Dana H. Credit: Craig Schwartz

In the playwright’s notes to Hillary and Clinton, which premiered at Victory Gardens in 2016 before its Broadway run last spring, Lucas Hnath implored future producers, “Do not play for easy recognition. Don’t imitate. Don’t even try to cast actors who look like these people.”

That’s probably sound advice to avoid onstage caricatures of famous people. But when the character onstage is your own mother and the words are her own story, how do you honor that?

In the case of Hnath’s searing Dana H., now onstage at the Goodman’s Owen Theatre (following a run with Center Theatre Group in Los Angeles), the solution is to have Deirdre O’Connell lip-synch her way through his mother’s account of the five months in 1997 when she was kidnapped by a former mental patient (and, crucially, an ex-con member of the Aryan Brotherhood) and moved around a series of sleazy motels, mostly in Florida. Dana Higginbotham was a nondenominational chaplain who met Jim in a psych ward after the latter attempted suicide. She let him stay in her house over Christmas and helped him find an efficiency apartment. After another suicide attempt (captured in photos that O’Connell’s Dana pulls from her purse), a manic Jim broke into her house, knocked her out cold, and took her hostage.

The lip-synching device—though calling it that makes it sound clinical, when it’s anything but—serves not to distance us from Dana’s story, but to surround us with her voice. The interviews with Dana were recorded by Steve Cosson of the New York-based theater company the Civilians, which specializes in “investigative theater,” and adapted by Hnath. Mikhail Fiksel’s sound design gives both volume and subtlety to Dana as she makes her way through a story that, even more than 20 years later, often feels unbelievable to her. And as we hear it, it becomes enragingly unfathomable to us.

O’Connell’s performance under Les Waters’s direction embodies both the doubt and the resilience in Dana as she fiddles with her glasses, twists a water bottle in her hands, and occasionally refers to her own written version of events, apologizing for the fuzziness of the time line she’s recounting. It’s not uncommon for victims of trauma to disconnect physically and feel as if their story is happening to someone else. Centering Dana’s actual voice while using another woman’s physical presence is a way for Hnath to both honor his mother’s experience in her own words (crucial when women’s accounts of violence and abuse are routinely discounted) and embody that disconnect.

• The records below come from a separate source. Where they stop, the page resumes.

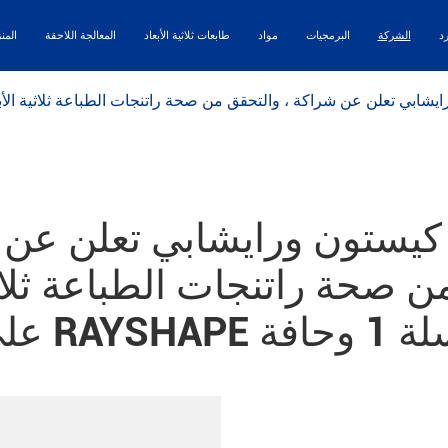
رد
الشركة
البرمجيات
مواد
طابعات ثلاثية الأبعاد
المعالجة اللاحقة
المن
يستون ورايشابي تعلن عن 
 صحة راتنجات الطباعة ثلاثي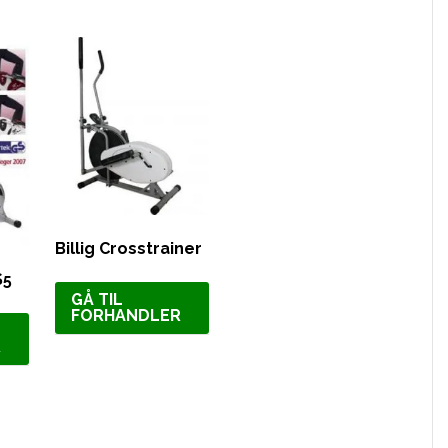
Billig Crosstrainer
S5
GÅ TIL
FORHANDLER
R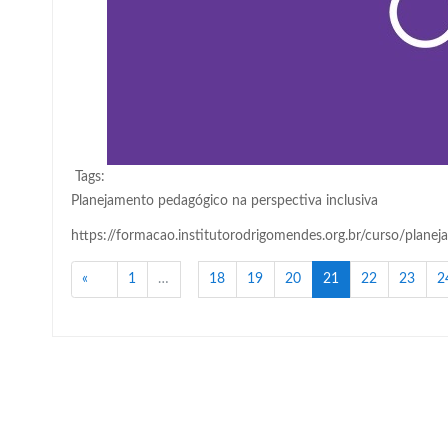
Tags:
Planejamento pedagógico na perspectiva inclusiva
https://formacao.institutorodrigomendes.org.br/curso/planej
Anterior
(atual)
«
1
…
18
19
20
21
22
23
2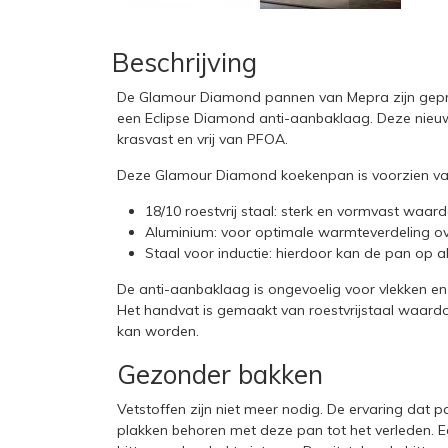
Beschrijving
De Glamour Diamond pannen van Mepra zijn geprod
een Eclipse Diamond anti-aanbaklaag. Deze nieuw
krasvast en vrij van PFOA.
Deze Glamour Diamond koekenpan is voorzien va
18/10 roestvrij staal: sterk en vormvast waar
Aluminium: voor optimale warmteverdeling 
Staal voor inductie: hierdoor kan de pan op a
De anti-aanbaklaag is ongevoelig voor vlekken e
Het handvat is gemaakt van roestvrijstaal waard
kan worden.
Gezonder bakken
Vetstoffen zijn niet meer nodig. De ervaring dat p
plakken behoren met deze pan tot het verleden.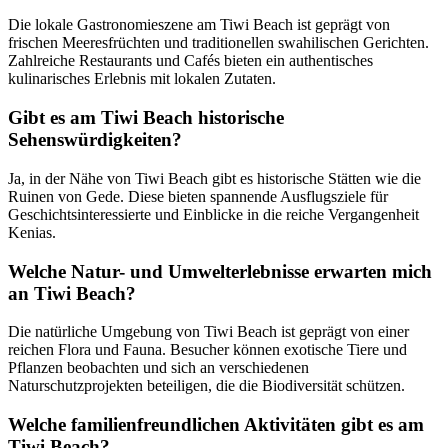
Die lokale Gastronomieszene am Tiwi Beach ist geprägt von
frischen Meeresfrüchten und traditionellen swahilischen Gerichten.
Zahlreiche Restaurants und Cafés bieten ein authentisches
kulinarisches Erlebnis mit lokalen Zutaten.
Gibt es am Tiwi Beach historische
Sehenswürdigkeiten?
Ja, in der Nähe von Tiwi Beach gibt es historische Stätten wie die
Ruinen von Gede. Diese bieten spannende Ausflugsziele für
Geschichtsinteressierte und Einblicke in die reiche Vergangenheit
Kenias.
Welche Natur- und Umwelterlebnisse erwarten mich
an Tiwi Beach?
Die natürliche Umgebung von Tiwi Beach ist geprägt von einer
reichen Flora und Fauna. Besucher können exotische Tiere und
Pflanzen beobachten und sich an verschiedenen
Naturschutzprojekten beteiligen, die die Biodiversität schützen.
Welche familienfreundlichen Aktivitäten gibt es am
Tiwi Beach?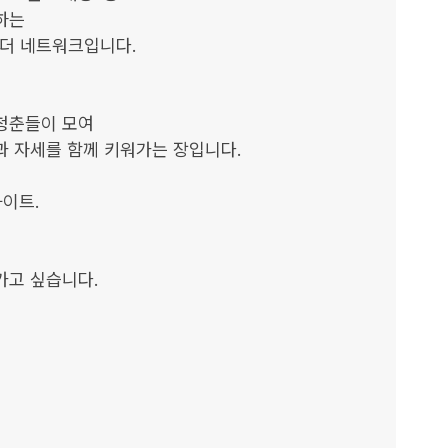
는

 네트워크입니다.

청춘들이 모여

 자세를 함께 키워가는 장입니다.

이트.

고 싶습니다. 
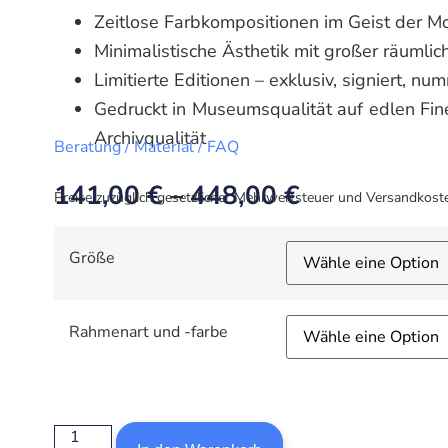
Zeitlose Farbkompositionen im Geist der M
Minimalistische Ästhetik mit großer räumlic
Limitierte Editionen – exklusiv, signiert, nu
Gedruckt in Museumsqualität auf edlen Fin
Archivqualität
Beratung / Material / FAQ
141,00
€
–
448,00
€
Preise zuzüglich gesetzlicher Mehrwertsteuer und Versandkost
Größe
Rahmenart und -farbe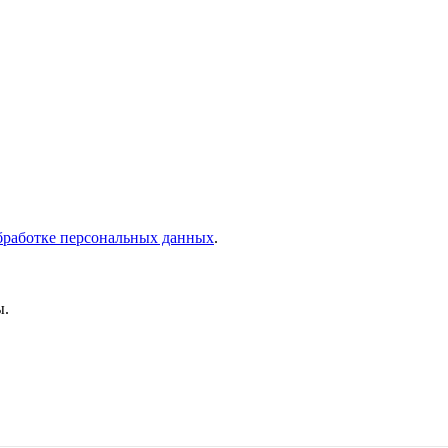
бработке персональных данных
.
ы.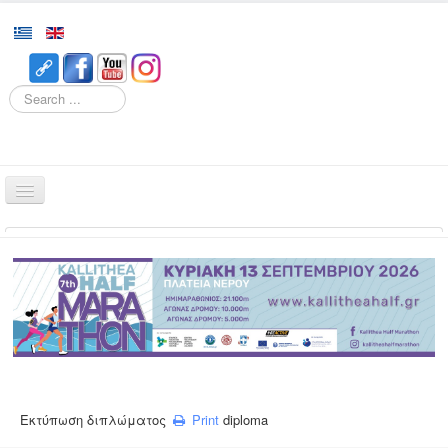
Search
Home
Races
Event
Volunteering
Runners
Registration
Εκτύπωση διπλώματος
Print
diploma
Results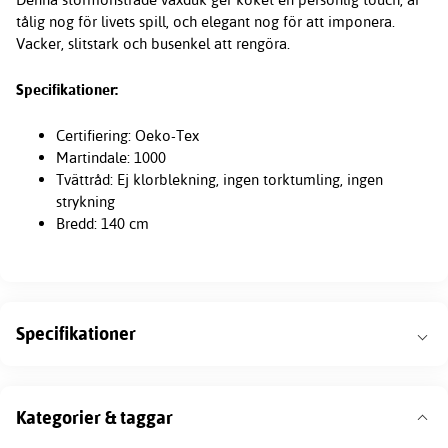
tålig nog för livets spill, och elegant nog för att imponera.
Vacker, slitstark och busenkel att rengöra.
Specifikationer:
Certifiering: Oeko-Tex
Martindale: 1000
Tvättråd: Ej klorblekning, ingen torktumling, ingen
strykning
Bredd: 140 cm
Specifikationer
Kategorier & taggar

The uncertainty of the time line matters less than what emerges over and over in Dana’s narrative: the cops, to put it bluntly, were useless, if not complicit. Time and again, police pull Jim (who has resumed his criminal activities) aside, even as a badly bruised and silent Dana stands by him, only to let him go on his way with a pat on the shoulder and a laugh. Sickeningly, it becomes apparent that his visible Brotherhood prison tats aren’t a warning sign, or at least not the way we might think.

In Dana’s telling, the cops are afraid of the Brotherhood—and from what she recounts of a documentary she saw about them, maybe with good reason. Eventually, Dana begins wondering if Jim isn’t actually an informant for law enforcement, which means whatever hell she’s going through is just collateral damage to them.

Dana witnesses Jim’s criminal activity, but this isn’t a story of Stockholm syndrome, a la Patty Hearst. Nor does the narrative dwell on many details of the violence Dana directly experiences, except in one very specific gut-wrenching instance. A survivor of childhood abuse, at one point Dana ponders if that somehow made it easier for her to survive Jim (who was himself raised in the Brotherhood from an early age) than it would be for some “Barbie” who’d never been hit before. “You adapt to maladaptation,” she observes, with heartbreaking understatement, while also wondering if “Jim was the incarnation of my spiritual condition.”

There is hope in this story too, but that comes from Dana’s own ability to listen to others; her specialty as a chaplain is in hospice care, helping those close to death find peace. “A person who can be an empathetic witness can bring healing,” she observes. By trusting the audience to listen to his mother’s story, Hnath asks us to find empathy for those trapped in cycles of abuse, and believe their voices.  v

This review has been amended to correctly reflect the year Dana Higginbotham was kidnapped. It was 1997, not 1998.